Catalogo della mostra (Parma, Salone delle Scuderie in Pilotta, 9 aprile – 16 luglio 2006)
Commento dell'editore:
L’immagine, al tempo della lotta per le investiture, a cavallo fra l’XI e il XII secolo, costruita, scolpita o dipinta che sia, propone una visione politica? In tempi in cui i pontefici e gli imperatori si scambiano libelli densi di terribili accuse, in tempi peraltro in cui quasi nessuno sa leggere, l’immagine ha avuto una funzione precisa, quella di persuadere i fedeli, di dimostrare le colpe di chi si schiera con l’Impero, o, viceversa, favorisce la Chiesa di Roma. Certo, dopo oltre due generazioni di lotta, Roma trionfa e l’Impero, con il Concordato di Worms, attribuisce al papa le investiture ecclesiastiche, la nomina dei vescovi. Dagli inizi del XII secolo intanto la Chiesa ridisegna, al settentrione italiano, il sistema delle immagini dipinte, scolpite, a mosaico, miniate – anche nei luoghi che avevano favorito la parte imperiale – con un grandioso, quasi contemporaneo impegno progettuale.
Il libro, con il contributo di studiosi italiani e stranieri, ricostruisce questa storia cominciando dalle officine della Riforma, da quella di Wiligelmo a quella di Niccolò, attive dal 1090 circa al 1140 circa, la prima da Nonantola e dal Polirone a Modena e a Cremona; la seconda da Piacenza a Verona e a Ferrara.
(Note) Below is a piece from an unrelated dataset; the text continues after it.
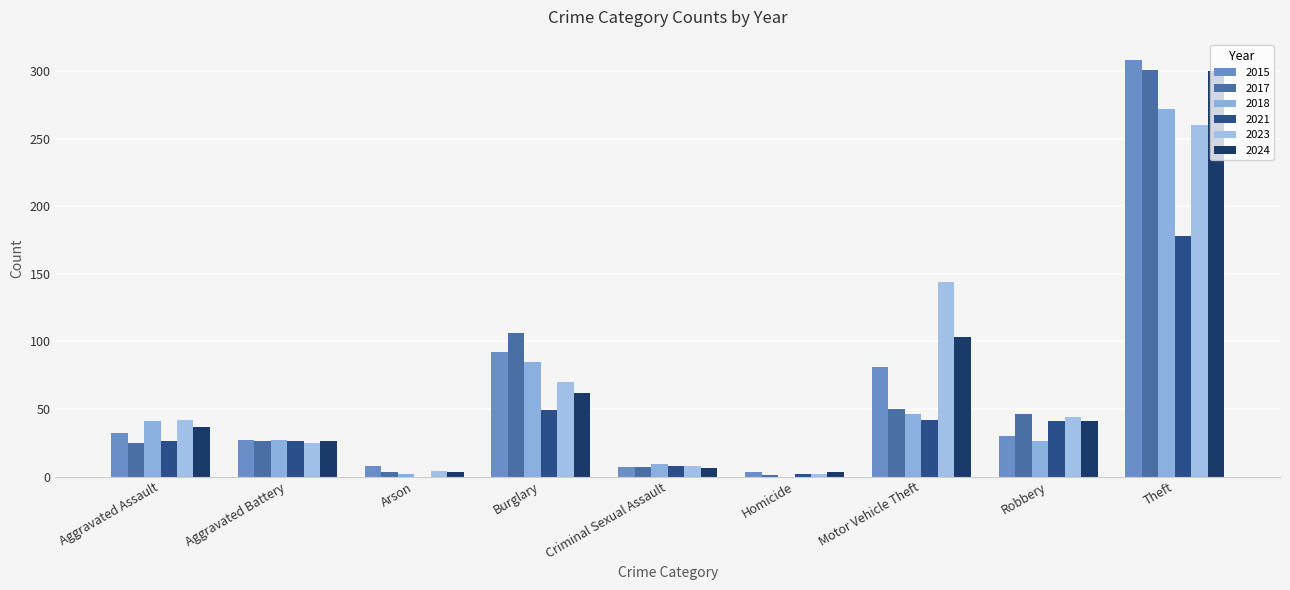

What is the difference between the second highest and minimum values in the 2015 series?

89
Ma, nello stesso tempo, vi sono officine che costruiscono racconti per immagini spesso molto diversi, e sono quelle di tante città della Lombardia, da Milano con i cantieri di Sant’Ambrogio, di San Celso, di Sant’Eustorgio; a Pavia con quelli delle due cattedrali, di San Pietro in Ciel d’Oro e di San Michele; e infine a Como, con Sant’Abbondio e San Fedele.
In oltre novecento immagini in bianco e nero e a colori si sviluppa questa indagine sui diversi cantieri e la loro complessa storia, gli scambi, le trasformazioni significative dei loro arredi interni o delle sculture all’esterno, perché sono sempre le immagini che devono ammaestrare i fedeli. Alla fine la Chiesa imporrà una unità nuova, quella che è alla base dei cicli narrativi scolpiti sui timpani e nei capitelli delle cattedrali dell’intero Occidente romanico.